## Document section
━━━━━━━━━━━━━━━━
Afterworlds is an ambitious novel. Westerfield combines two different stories, and this is always a big gamble. You run the risk of one story being more interesting than the other, and I personally got way more invested in one of the storylines. Unfortunately, I got excited because I thought this would be a scenario where one person was accidentally interacting with the narrative a la The Neverending Story. Nope.

One thread centers on Darcy who has written a young adult novel, and it follows her journey to independence, navigating the publishing world, discovering she likes girls, and dealing with rewriting. From a writer’s perspective, it was cool to get a glimspe on the inner workings of the writing business, but as an adult I was rather bored with the coming of age plot. There were some memorable lines, but I took it as a bad sign that I found Darcy’s younger sister (a minor character) more interesting than the protagonist.
━━━━━━━━━━━━━━━━
## Dataset extract
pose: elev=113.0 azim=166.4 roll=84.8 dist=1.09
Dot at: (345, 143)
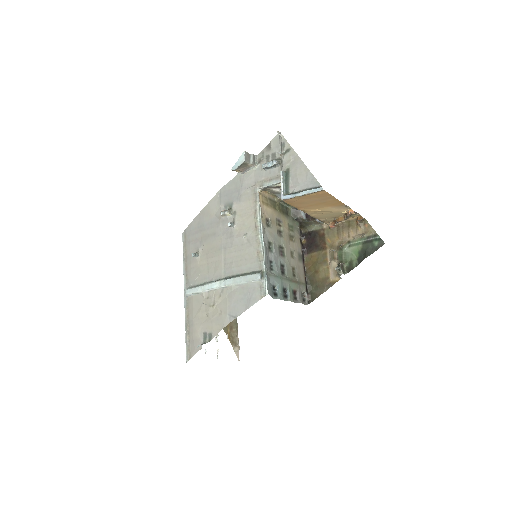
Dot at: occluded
━━━━━━━━━━━━━━━━
## Parts of the exercise
- A) According to the Afterworlds review, what kind of novel has Darcy written?
- B) Please resume the Afterworlds review from the point where it stops.
The listing is separate material, unrelated to the Afterworlds review.

## Answers to the problems
- A) A young adult novel.

- B)
The other narrative focuses upon the story that Darcy was writing – Afterworlds. This plot was unique and compelling. The opening scene focuses on a young girl, Lizzie, who survives a terrorist attack in an airport – it was well written. As a result, she is able to walk amongst the dead and of course, acquires a supernatural boyfriend. While the plot was engaging, there were issues that made little sense – Westerfield addresses these in a rather meta way when writing from the Darcy perspective, but leaves them unanswered. grrrrr.

While I enjoyed Lizzie’s story, ultimately I wouldn’t recommend this book, but I wouldn’t discourage anyone either. Therefore, my review is meh.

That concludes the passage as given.